Research has shown that engaging in physical activity and exercise can have numerous benefits for CFS. This includes improvements in fatigue levels, increased physical functioning and improved quality of life.  Research has also shown that exercise is effective in improving sleep, and psychosocial functioning in people with CFS.  

How can an Accredited Exercise Physiologist (AEP) help me manage by CFS symptoms? 

The type of exercise that is most beneficial for CFS is called ‘Graded Exercise Therapy’. Graded Exercise Therapy is a process that involves identifying a baseline level of activity that can be completed without a worsening of symptoms. Once this baseline has been identified, the activity duration is progressively increased, followed by an increase in intensity. Exercise will initially begin at a low intensity, and may include gentle movements such as walking, stretching and strengthening exercises. 
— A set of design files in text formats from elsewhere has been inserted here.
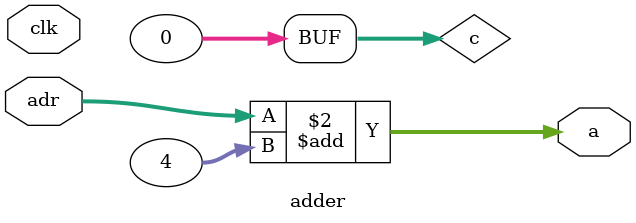
<source format=v>
module adder (clk,adr,a);


 reg [31:0]c=0;
 input [31:0]adr;
 output reg [31:0]a;
 input clk;

  
  
  always @(*) begin
     a = adr + 4;
  end
    
endmodule

</source>
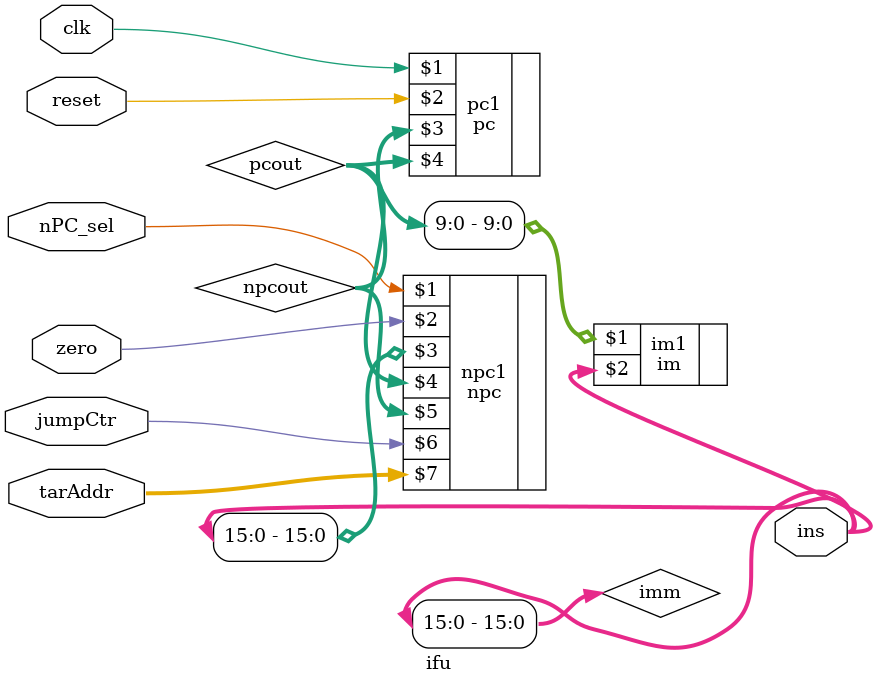
<source format=v>
module ifu(clk, reset, nPC_sel, zero, ins, jumpCtr, tarAddr);

  input clk, reset, nPC_sel, zero, jumpCtr;
  input [25:0] tarAddr;
  output [31:0] ins;

  wire [15:0] imm;
  wire [29:0] npcout, pcout;

  assign imm = ins[15:0];

  pc pc1(clk, reset, npcout, pcout);
  im im1(pcout[9:0], ins);
  npc npc1(nPC_sel, zero, imm, pcout, npcout, jumpCtr, tarAddr);

endmodule

</source>
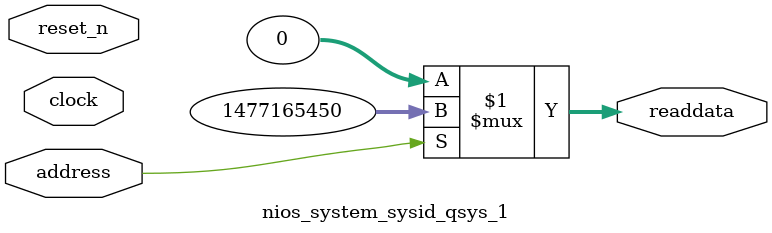
<source format=v>

`timescale 1ns / 1ps
// synthesis translate_on

// turn off superfluous verilog processor warnings 
// altera message_level Level1 
// altera message_off 10034 10035 10036 10037 10230 10240 10030 

module nios_system_sysid_qsys_1 (
               // inputs:
                address,
                clock,
                reset_n,

               // outputs:
                readdata
             )
;

  output  [ 31: 0] readdata;
  input            address;
  input            clock;
  input            reset_n;

  wire    [ 31: 0] readdata;
  //control_slave, which is an e_avalon_slave
  assign readdata = address ? 1477165450 : 0;

endmodule




</source>
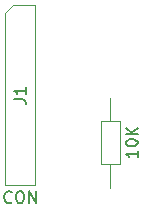
<source format=gbr>
G04 #@! TF.FileFunction,Other,Fab,Top*
%FSLAX46Y46*%
G04 Gerber Fmt 4.6, Leading zero omitted, Abs format (unit mm)*
G04 Created by KiCad (PCBNEW 4.0.7) date Thu Feb 22 23:31:33 2018*
%MOMM*%
%LPD*%
G01*
G04 APERTURE LIST*
%ADD10C,0.020000*%
%ADD11C,0.100000*%
%ADD12C,0.150000*%
G04 APERTURE END LIST*
D10*
D11*
X83375500Y-65214500D02*
X85280500Y-65214500D01*
X85280500Y-65214500D02*
X85280500Y-80454500D01*
X85280500Y-80454500D02*
X82740500Y-80454500D01*
X82740500Y-80454500D02*
X82740500Y-65849500D01*
X82740500Y-65849500D02*
X83375500Y-65214500D01*
X90830500Y-78635000D02*
X92430500Y-78635000D01*
X92430500Y-78635000D02*
X92430500Y-75035000D01*
X92430500Y-75035000D02*
X90830500Y-75035000D01*
X90830500Y-75035000D02*
X90830500Y-78635000D01*
X91630500Y-80645000D02*
X91630500Y-78635000D01*
X91630500Y-73025000D02*
X91630500Y-75035000D01*
D12*
X83272405Y-81871643D02*
X83224786Y-81919262D01*
X83081929Y-81966881D01*
X82986691Y-81966881D01*
X82843833Y-81919262D01*
X82748595Y-81824024D01*
X82700976Y-81728786D01*
X82653357Y-81538310D01*
X82653357Y-81395452D01*
X82700976Y-81204976D01*
X82748595Y-81109738D01*
X82843833Y-81014500D01*
X82986691Y-80966881D01*
X83081929Y-80966881D01*
X83224786Y-81014500D01*
X83272405Y-81062119D01*
X83891452Y-80966881D02*
X84081929Y-80966881D01*
X84177167Y-81014500D01*
X84272405Y-81109738D01*
X84320024Y-81300214D01*
X84320024Y-81633548D01*
X84272405Y-81824024D01*
X84177167Y-81919262D01*
X84081929Y-81966881D01*
X83891452Y-81966881D01*
X83796214Y-81919262D01*
X83700976Y-81824024D01*
X83653357Y-81633548D01*
X83653357Y-81300214D01*
X83700976Y-81109738D01*
X83796214Y-81014500D01*
X83891452Y-80966881D01*
X84748595Y-81966881D02*
X84748595Y-80966881D01*
X85320024Y-81966881D01*
X85320024Y-80966881D01*
X83462881Y-73167833D02*
X84177167Y-73167833D01*
X84320024Y-73215453D01*
X84415262Y-73310691D01*
X84462881Y-73453548D01*
X84462881Y-73548786D01*
X84462881Y-72167833D02*
X84462881Y-72739262D01*
X84462881Y-72453548D02*
X83462881Y-72453548D01*
X83605738Y-72548786D01*
X83700976Y-72644024D01*
X83748595Y-72739262D01*
X93942881Y-77525476D02*
X93942881Y-78096905D01*
X93942881Y-77811191D02*
X92942881Y-77811191D01*
X93085738Y-77906429D01*
X93180976Y-78001667D01*
X93228595Y-78096905D01*
X92942881Y-76906429D02*
X92942881Y-76811190D01*
X92990500Y-76715952D01*
X93038119Y-76668333D01*
X93133357Y-76620714D01*
X93323833Y-76573095D01*
X93561929Y-76573095D01*
X93752405Y-76620714D01*
X93847643Y-76668333D01*
X93895262Y-76715952D01*
X93942881Y-76811190D01*
X93942881Y-76906429D01*
X93895262Y-77001667D01*
X93847643Y-77049286D01*
X93752405Y-77096905D01*
X93561929Y-77144524D01*
X93323833Y-77144524D01*
X93133357Y-77096905D01*
X93038119Y-77049286D01*
X92990500Y-77001667D01*
X92942881Y-76906429D01*
X93942881Y-76144524D02*
X92942881Y-76144524D01*
X93942881Y-75573095D02*
X93371452Y-76001667D01*
X92942881Y-75573095D02*
X93514310Y-76144524D01*
M02*

</source>
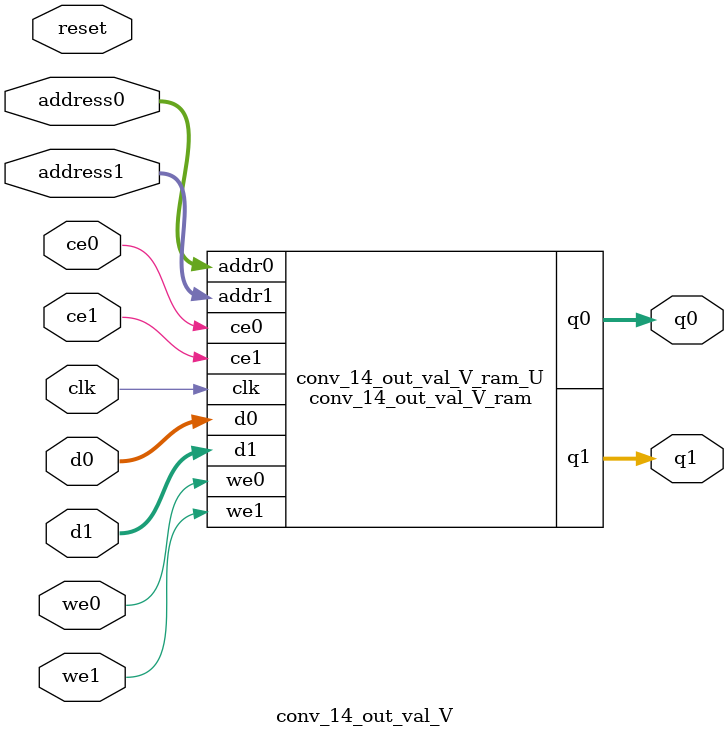
<source format=v>

`timescale 1 ns / 1 ps
module conv_14_out_val_V_ram (addr0, ce0, d0, we0, q0, addr1, ce1, d1, we1, q1,  clk);

parameter DWIDTH = 16;
parameter AWIDTH = 6;
parameter MEM_SIZE = 64;

input[AWIDTH-1:0] addr0;
input ce0;
input[DWIDTH-1:0] d0;
input we0;
output reg[DWIDTH-1:0] q0;
input[AWIDTH-1:0] addr1;
input ce1;
input[DWIDTH-1:0] d1;
input we1;
output reg[DWIDTH-1:0] q1;
input clk;

(* ram_style = "block" *)reg [DWIDTH-1:0] ram[0:MEM_SIZE-1];




always @(posedge clk)  
begin 
    if (ce0) 
    begin
        if (we0) 
        begin 
            ram[addr0] <= d0; 
            q0 <= d0;
        end 
        else 
            q0 <= ram[addr0];
    end
end


always @(posedge clk)  
begin 
    if (ce1) 
    begin
        if (we1) 
        begin 
            ram[addr1] <= d1; 
            q1 <= d1;
        end 
        else 
            q1 <= ram[addr1];
    end
end


endmodule


`timescale 1 ns / 1 ps
module conv_14_out_val_V(
    reset,
    clk,
    address0,
    ce0,
    we0,
    d0,
    q0,
    address1,
    ce1,
    we1,
    d1,
    q1);

parameter DataWidth = 32'd16;
parameter AddressRange = 32'd64;
parameter AddressWidth = 32'd6;
input reset;
input clk;
input[AddressWidth - 1:0] address0;
input ce0;
input we0;
input[DataWidth - 1:0] d0;
output[DataWidth - 1:0] q0;
input[AddressWidth - 1:0] address1;
input ce1;
input we1;
input[DataWidth - 1:0] d1;
output[DataWidth - 1:0] q1;



conv_14_out_val_V_ram conv_14_out_val_V_ram_U(
    .clk( clk ),
    .addr0( address0 ),
    .ce0( ce0 ),
    .d0( d0 ),
    .we0( we0 ),
    .q0( q0 ),
    .addr1( address1 ),
    .ce1( ce1 ),
    .d1( d1 ),
    .we1( we1 ),
    .q1( q1 ));

endmodule


</source>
The baseline level of activity, and rate of progression, will differ significantly for all individuals with CFS, and your accredited exercise physiologist will assist you in identifying what exercise is best for you.  


I have CFS, now what?

Physical activity is just one piece of the puzzle in the management of CFS, and the team at PACE Health Management is ready to help you. With the help of an accredited exercise physiologist, a graded exercise program individualised to your symptoms can be developed. For additional information, or to book an appointment, please contact one of our accredited physiologists. 



 Moore, G, Durstine, L, & Painter, P 2016, ACSM’s Exercise Management for Persons With Chronic Diseases and Disabilities, Human Kinetics, Lower Mitcham, South Australia. 

Larum, I, Brurberg, KG, Odgaard-Jensen, J, & Price JR 2017, ‘Exercise therapy for chronic fatigue syndrome (Review)’, Cochrane Database of Systematic Reviews, no. 4, doi: 10.1002/14651858.CD003200.pub7.

White, PD, Goldsmith, KA, Johnson, AL, Potts, L, Walwn, R, DeCearse JC, Baber, HL, Burgess, M, Clark, LV, Cox, DL, Bavinton, J, Angus, BJ, Murphy, G, Murphy, M, O’Dowd, H, Wilks, D, McCrone, P, Chalder, T, & Sharpe, M 2011, ‘Comparison of adaptive pacing therapy, cognitive behaviour therapy, graded exercise therapy, and specialist medical care for chronic fatigue syndrome (PACE): a randomised trial’, The Lancet, vol. 377, no. 9768, pp. B23-B36.